• _DATA SECTION_
:::::
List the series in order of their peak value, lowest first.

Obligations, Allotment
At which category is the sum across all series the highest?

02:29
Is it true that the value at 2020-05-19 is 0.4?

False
:::::
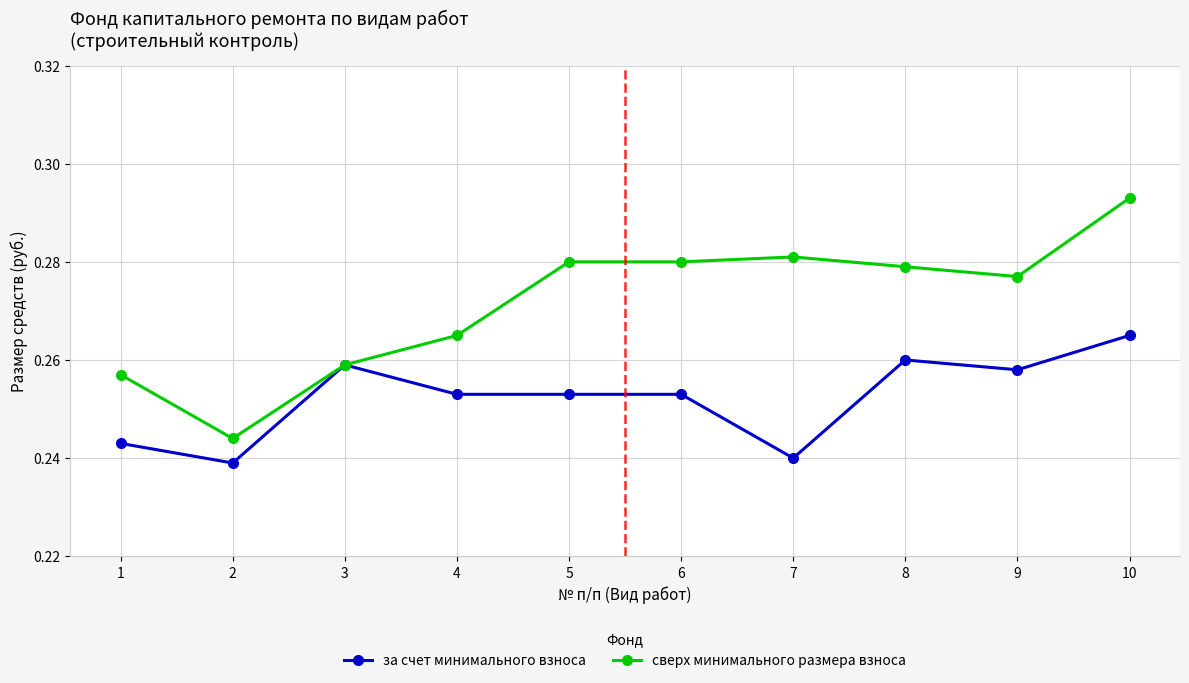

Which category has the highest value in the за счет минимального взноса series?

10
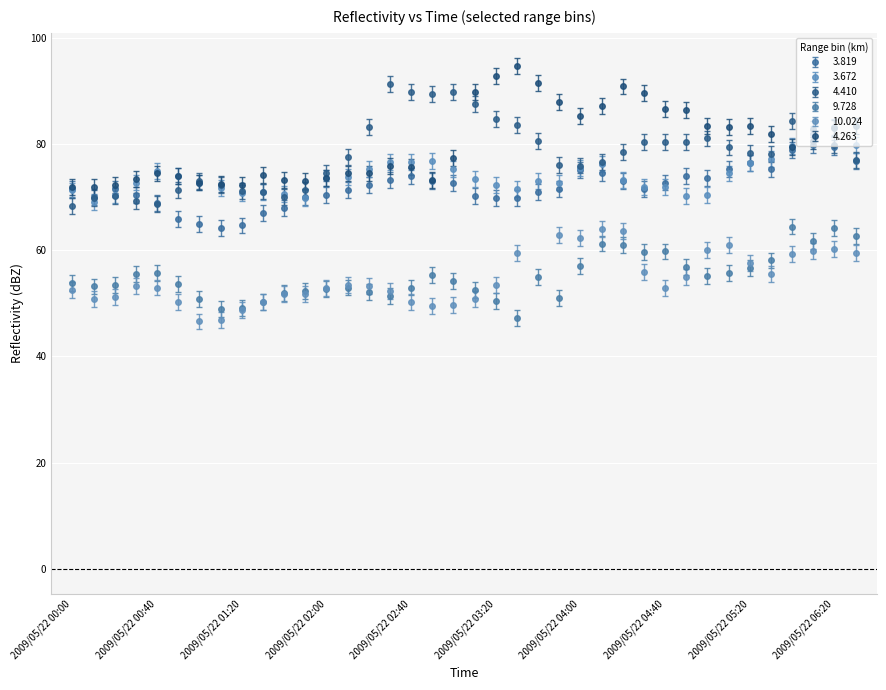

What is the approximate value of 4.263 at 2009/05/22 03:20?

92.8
:::::
Copy out the listing word for word, beginning with the line that contains "List the series" and stopping after the line that contains "Is it true that".

List the series in order of their peak value, lowest first.

Obligations, Allotment
At which category is the sum across all series the highest?

02:29
Is it true that the value at 2020-05-19 is 0.4?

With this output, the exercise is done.